The Embodiment of Freedom: An integral approach to optimal health and personal transformation (Part 5: The Technology of Alienation)

[See parts 1, 2, 3, and 4 of the series]

It is important not to mistake the distinction between alienation and authenticity as a condemnation of the particular techniques that have supported the success and progress of a scientifically and technologically driven modern world. These techniques are, in-and-of-themselves, of neutral value. It’s the ways in which we integrate various techniques into our lives (the technology) that can either lead us either toward disconnection and diminished awareness or into levels of greater conscious connection and deeper self awareness, and these ways of responding to the challenges of life are shaped very early.

Beginning with the ways parents hold and touch their children, infants are learning how “to be” physically in the world. As they learn to mimic adults’ behavior, children are further educated on how to move and how not to move. Despite the potential for differences in this early upbringing, most young children are energetic, highly mobile, flexible, and authentically expressive beings. As children enter school, however, these tendencies are actively shaped like never before. As most of us have been schooled, children are typically made to sit in rigid desks for long periods of time. They must learn to ignore their natural inclinations as to how to move their bodies physically and express themselves verbally, expressing themselves only when some authority deems it acceptable and only in ways that are deemed acceptable. A child’s experience of fatigue, hunger, and excitement are brought into alignment with the pre-determined structure of the school day. Even during set periods for “free” expression, children are taught the “right way” to do everything, from throwing a ball to drawing a picture. Since kids’ developing sense of self-esteem is so wedded to the positive reinforcement they get for doing things “right,” expressing oneself in idiosyncratic ways is often met with discouragement from authority and ridicule from peers.

While peer groups exert relentless pressure to conform to the status quo, in the classroom bad grades are meted out to those who fail to do things “correctly,” and sometimes even physical punishment awaits those who allow their restlessness and bodily tensions to sneak out into their behavior. This training prepares children for life after school, where the organic rhythms of the body are regulated to fit the needs of the typical work situation. Food is eaten during a set lunch hour, one goes to the bathroom during scheduled breaks, and the range of overall body movement conforms to the prescribed limits of the given work setting. Johnson, in his book Body, summarizes this whole pattern of body-shaping as follows:

From infancy through old age we are taught to conform our bodies to external shapes. We learn to perform physical activities in specifically prescribed ways. We are rewarded for keeping quiet and controlling our bodily impulses. The implied meaning of these recurrent nonverbal messages is consistent with the explicit teachings: our bodies, with their feelings, impulses, and perceptions, are not to be trusted, and must be subjected to external controls to keep them from leading us astray. They must be trained to support the status quo.

Extracted material:
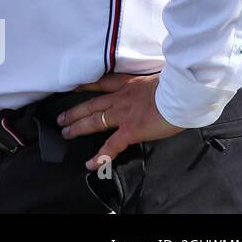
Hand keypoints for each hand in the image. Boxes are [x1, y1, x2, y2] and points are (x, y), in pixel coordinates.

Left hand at [57, 72, 182, 170]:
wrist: (181, 92)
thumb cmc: (177, 83)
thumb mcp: (159, 77)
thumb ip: (151, 84)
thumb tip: (157, 86)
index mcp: (129, 84)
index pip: (102, 83)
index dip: (86, 86)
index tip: (73, 88)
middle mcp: (121, 98)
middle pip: (91, 104)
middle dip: (74, 112)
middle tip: (60, 118)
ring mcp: (123, 114)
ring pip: (94, 121)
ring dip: (77, 127)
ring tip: (65, 133)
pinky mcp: (130, 130)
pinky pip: (111, 146)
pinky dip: (100, 156)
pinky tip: (90, 164)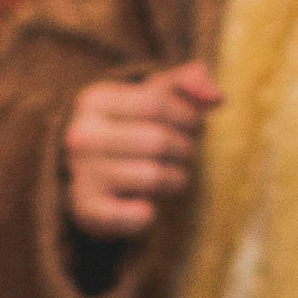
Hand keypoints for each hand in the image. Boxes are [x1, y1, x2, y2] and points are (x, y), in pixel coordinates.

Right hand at [60, 66, 217, 239]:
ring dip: (177, 179)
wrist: (90, 181)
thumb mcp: (152, 97)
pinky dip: (148, 215)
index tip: (192, 126)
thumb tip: (216, 97)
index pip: (156, 102)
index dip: (187, 116)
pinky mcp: (87, 211)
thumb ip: (188, 82)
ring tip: (172, 176)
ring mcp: (82, 174)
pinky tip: (147, 208)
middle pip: (158, 140)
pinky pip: (135, 216)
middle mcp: (81, 136)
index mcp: (94, 100)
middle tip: (184, 153)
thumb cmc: (132, 131)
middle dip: (185, 148)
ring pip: (154, 176)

Tasks to perform:
• a. In the alienation essay, list the words used to describe what most young children are, despite differences in early upbringing.
• b. For each statement, say yes or no according to the alienation essay, and quote the words that decide it.
(i) The techniques behind the modern world are described as neutral in value in themselves.
(ii) Johnson's pattern of body-shaping is summarized in his book titled Mind.
(iii) Children are taught the "right way" to do things only outside set periods for "free" expression.
• c. In the alienation essay, what sometimes awaits children who let their restlessness and bodily tensions sneak out into their behavior?
The entries aren't needed here.

Written answers:
• a.
- Energetic
- Highly mobile
- Flexible
- Authentically expressive

• b.
(i) Yes: "These techniques are, in-and-of-themselves, of neutral value."
(ii) No: "Johnson, in his book Body, summarizes this whole pattern of body-shaping as follows"
(iii) No: "Even during set periods for “free” expression, children are taught the “right way” to do everything"

• c. Physical punishment sometimes awaits them.